Korea's Sensitivity to Foreign-Demand Shocks
Geopolitical uncertainly in Iraq and fear of an oil price shock have stalled the world economy. As a heavily trade-dependent economy (Korea’s trade–GDP ratio is 76 percent, whereas the United States' and Japan's are 21 percent and 17 percent, respectively), Korea is particularly sensitive to foreign-demand shocks. Among East Asian nations, an oil price shock would have the most negative impact on Korea because the country’s economy is the most energy intensive. Korean equity markets, which co-move with their foreign counterparts, have fallen to historically low levels. The Korean stock market index, Kospi, is at a 16-month low, and Kosdaq, the Korean counterpart of Nasdaq, is the lowest since it opened in 1996 (Chart 2).

Chart 2
Korea's Stock Market Indexes

Effects of the Region's Worsening Political Climate
Recently North Korea withdrew from the Nuclear Nonproliferation Treaty and threatened to reprocess plutonium if the U.S. government did not renew its promise to supply oil and begin discussions of establishing diplomatic relations with the isolated country. The current political situation has worsened. North Korea launched a test missile and interrupted a U.S. Air Force intelligence operation. Also, the new South Korean president has publicly announced that he strongly opposes any aggressive measure by the United States against North Korea under any circumstances.

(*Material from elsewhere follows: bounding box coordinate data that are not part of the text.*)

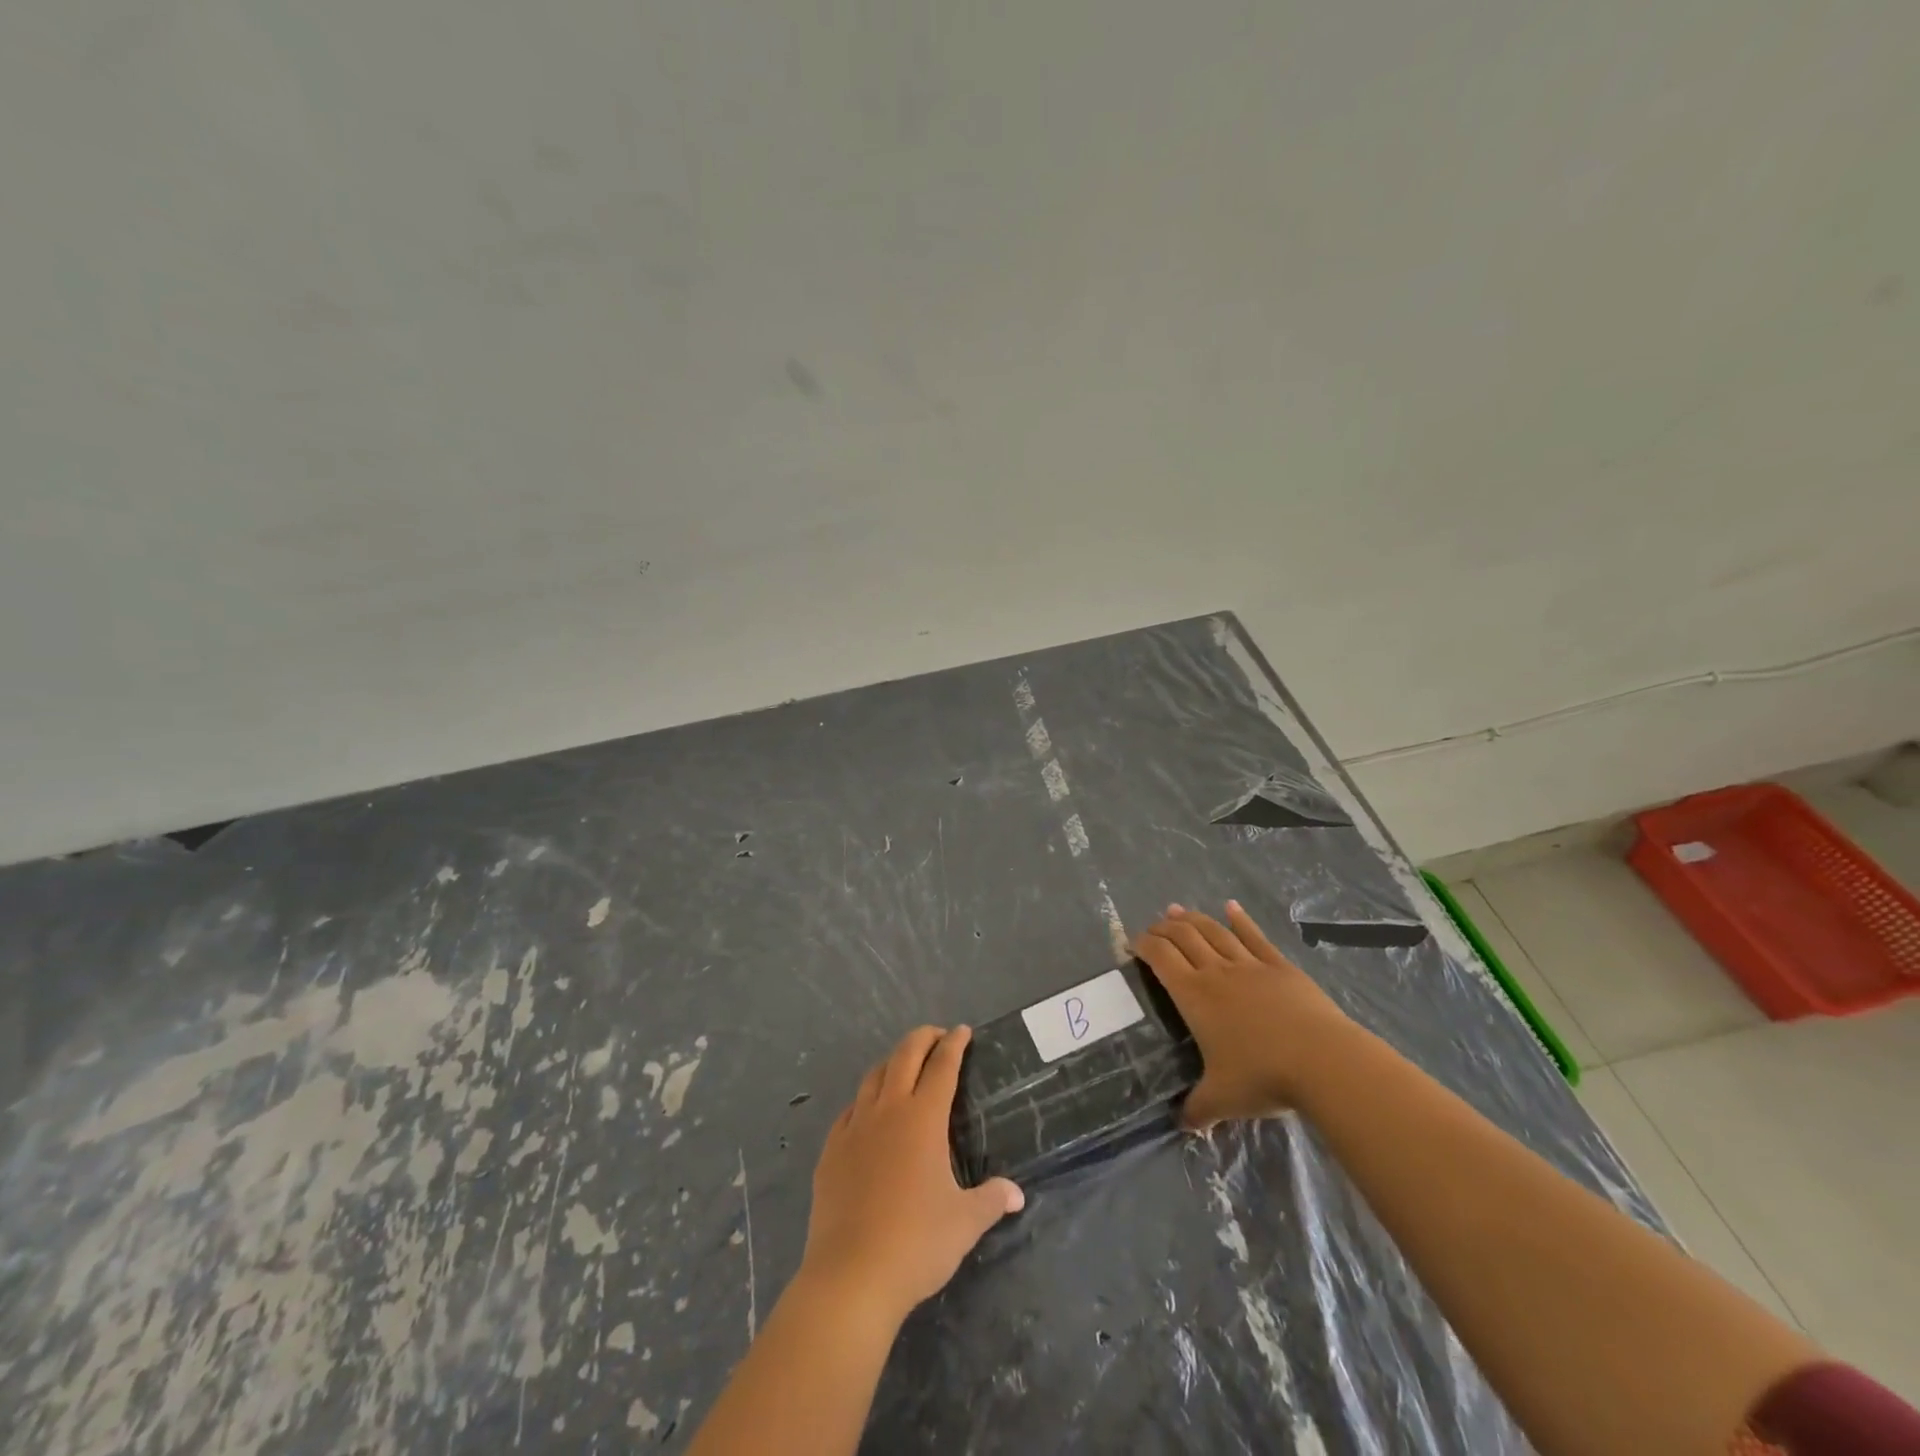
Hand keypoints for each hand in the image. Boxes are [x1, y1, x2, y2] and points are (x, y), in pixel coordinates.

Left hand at [800, 1026, 1024, 1325]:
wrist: (851, 1275)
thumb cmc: (916, 1243)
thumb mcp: (965, 1223)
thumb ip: (991, 1200)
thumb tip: (1015, 1193)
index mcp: (923, 1118)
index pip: (942, 1066)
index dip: (954, 1044)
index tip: (963, 1031)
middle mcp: (888, 1111)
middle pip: (905, 1056)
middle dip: (923, 1038)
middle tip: (938, 1036)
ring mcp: (855, 1128)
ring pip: (873, 1076)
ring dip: (892, 1062)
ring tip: (904, 1066)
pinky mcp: (831, 1151)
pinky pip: (850, 1109)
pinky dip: (865, 1098)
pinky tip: (869, 1112)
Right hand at [1134, 901, 1352, 1129]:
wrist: (1323, 1061)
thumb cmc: (1263, 1077)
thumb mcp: (1222, 1100)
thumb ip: (1197, 1110)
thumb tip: (1182, 1126)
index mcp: (1195, 995)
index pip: (1161, 958)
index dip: (1144, 945)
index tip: (1133, 944)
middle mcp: (1217, 971)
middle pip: (1184, 936)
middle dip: (1164, 928)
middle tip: (1153, 927)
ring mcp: (1250, 965)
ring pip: (1215, 931)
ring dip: (1193, 918)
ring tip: (1177, 910)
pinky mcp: (1281, 967)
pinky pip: (1255, 937)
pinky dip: (1240, 920)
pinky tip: (1232, 907)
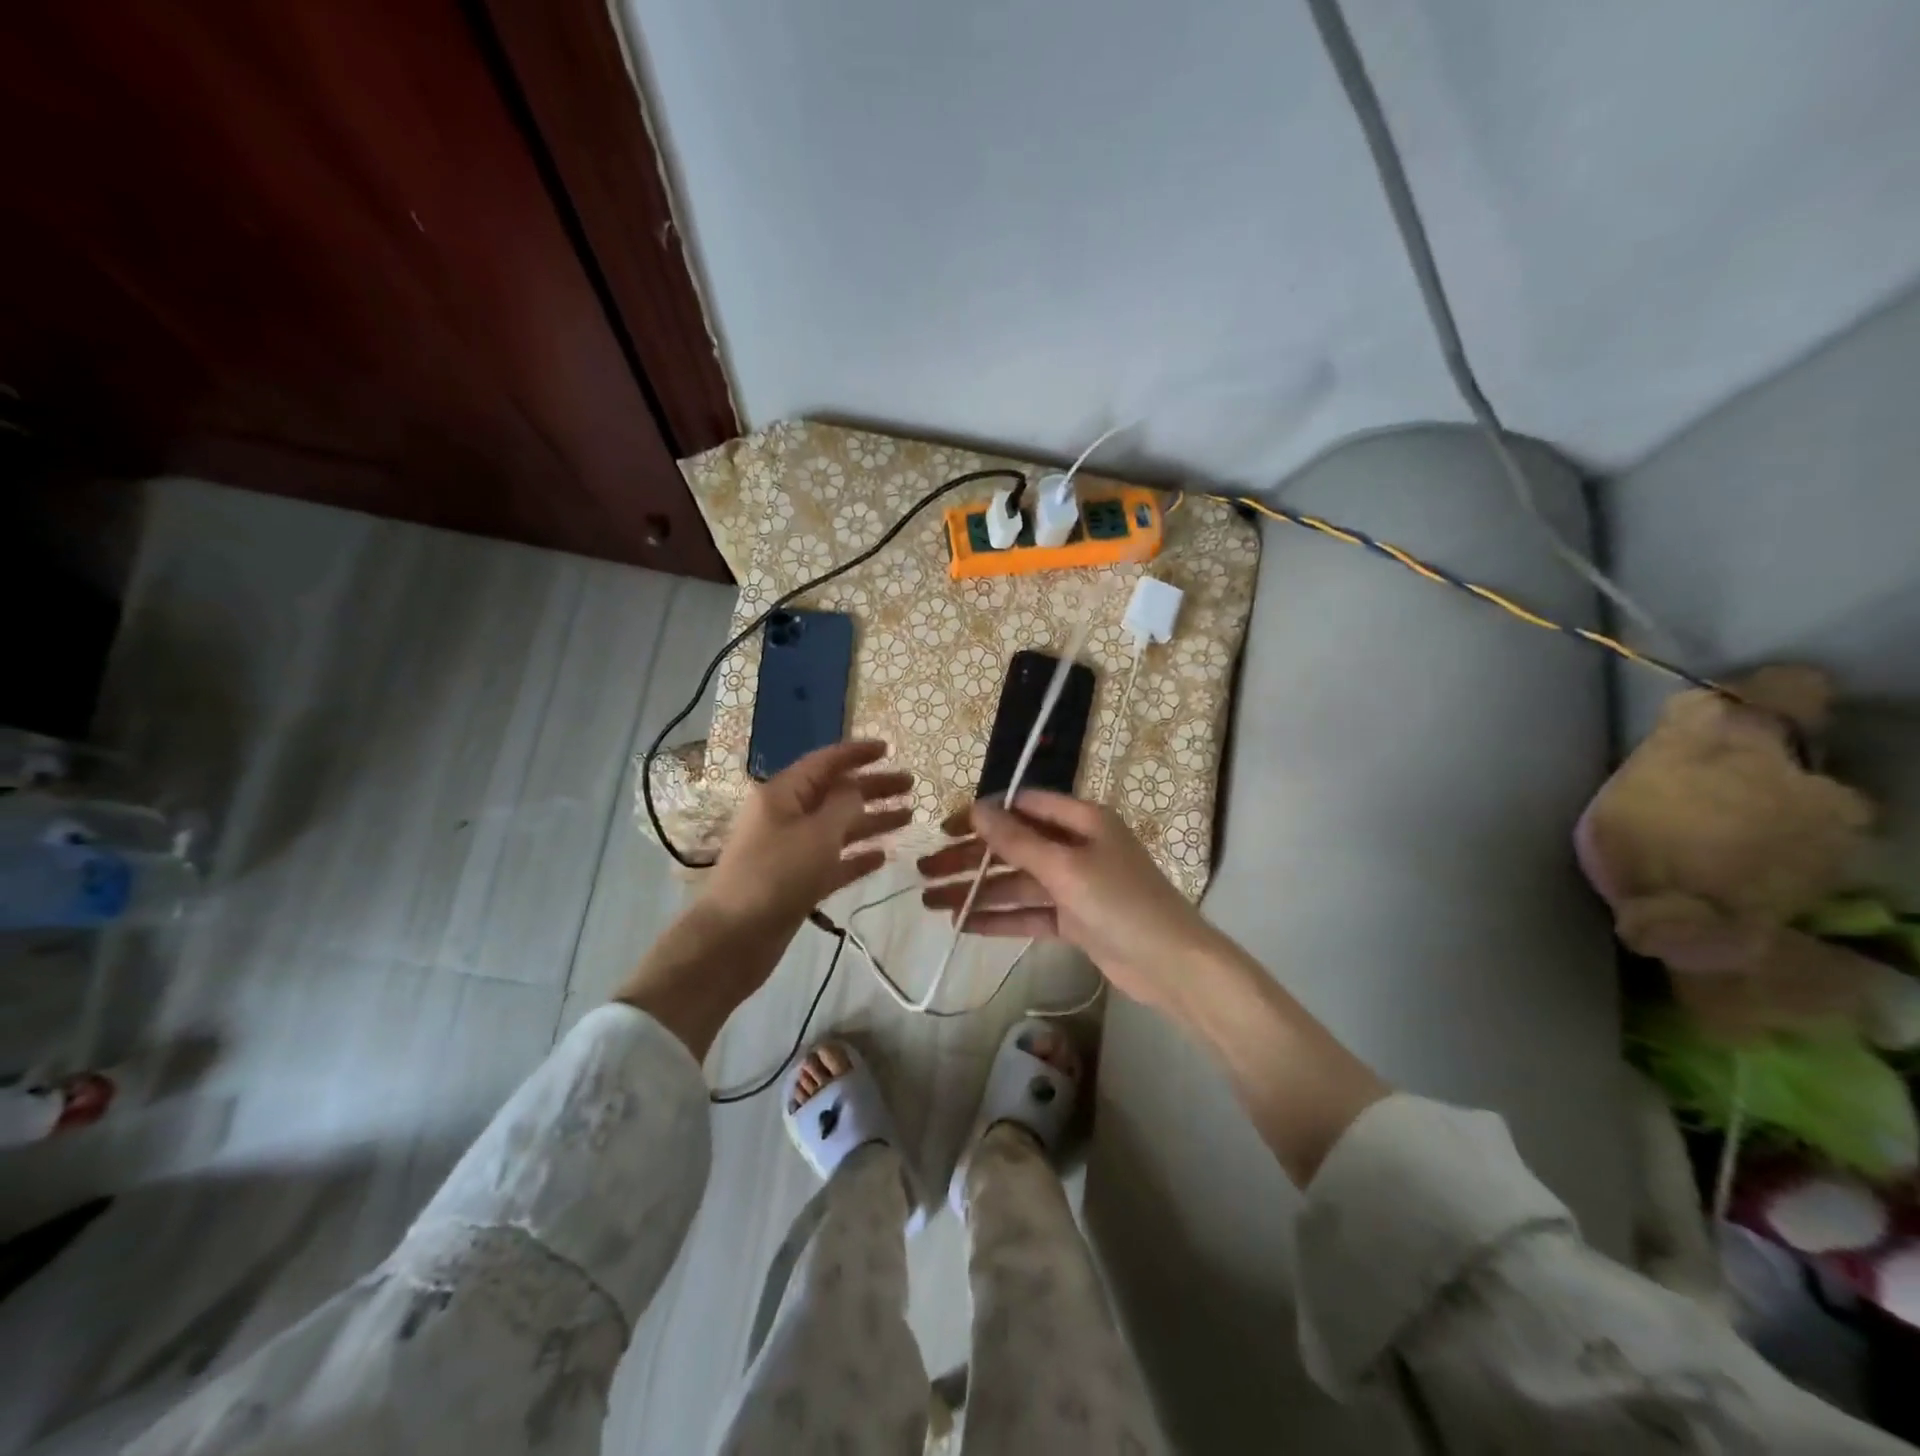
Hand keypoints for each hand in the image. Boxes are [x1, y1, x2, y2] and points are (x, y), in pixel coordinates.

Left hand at [702, 739, 912, 935]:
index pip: (825, 762)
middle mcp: (786, 816)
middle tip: (911, 785)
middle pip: (835, 793)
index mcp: (783, 794)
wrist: (734, 938)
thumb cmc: (776, 875)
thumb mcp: (816, 833)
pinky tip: (884, 856)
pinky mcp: (797, 882)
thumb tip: (857, 789)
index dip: (857, 753)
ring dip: (871, 821)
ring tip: (908, 817)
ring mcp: (791, 851)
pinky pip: (833, 861)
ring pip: (838, 828)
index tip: (889, 749)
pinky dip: (857, 856)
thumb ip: (844, 806)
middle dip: (872, 787)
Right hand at [917, 791, 1220, 1012]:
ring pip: (1016, 883)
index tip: (946, 828)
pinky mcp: (1074, 919)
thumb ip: (1018, 841)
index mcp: (1082, 820)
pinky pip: (1029, 913)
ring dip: (977, 892)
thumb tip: (977, 808)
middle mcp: (1077, 846)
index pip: (1024, 806)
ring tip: (932, 902)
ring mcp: (1075, 885)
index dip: (983, 815)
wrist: (1172, 965)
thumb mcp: (1066, 867)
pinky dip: (1000, 918)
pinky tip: (964, 925)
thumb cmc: (1121, 902)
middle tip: (925, 870)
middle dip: (970, 859)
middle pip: (1013, 846)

Markets and consumer sentiments are highly susceptible to the risk of possible military action in the Korean peninsula. In response to this region-specific risk, the Korean won has fallen against the dollar—even as the dollar weakened against the euro and the yen because of uncertainty caused by the war in Iraq (Chart 3). The markets’ nervousness is also reflected in the higher risk premium of Korean government bonds, which reached 1.9 percent in mid-March.

Chart 3
Won/Dollar rate vs. Yen/Dollar Rate

Consumption Boom Turns to Bust
It is not only foreign shocks and the geopolitical uncertainty that have chilled Korean consumers’ instinct to buy. Last year’s strong demand was upheld by a credit-expansion policy, which was politically motivated prior to December’s presidential election. Loosening regulation on household loans by commercial banks launched a household loan and real estate boom. Household loans have increased 65 percent over the past two years, currently reaching 76 percent of the country’s GDP (Chart 4). The deregulation of credit card companies also drove the consumption boom. This breakneck credit expansion continued until last fall, when spikes in apartment housing prices caused political problems. As the Korean government tightened the regulations on household loans, the consumption boom turned into a bust. Credit card delinquencies increased dramatically, rising to 11.2 percent in January—far higher than the 5 percent delinquency rate in the United States. The Korean government tends to favor regulatory changes instead of using monetary and fiscal policy to manipulate the boom-and-bust cycle of credit markets. Most of the time, this use of regulatory change is more politically motivated than in Western countries.

Chart 4
Chinese merchandise exports and imports accelerate after WTO

Outlook
Economic distress is being felt sharply in Korean daily life. Some observers hope that an early end to the war in Iraq and peaceful settlement of the North Korean nuclear problem will return the economy back to robust growth. However, consumer spending may not bounce back as strongly as hoped, even if geopolitical uncertainty is resolved. The hangover of last year’s consumption binge will carry on for a while.

Jahyeong Koo is an economist at the Federal Reserve Bank of Dallas.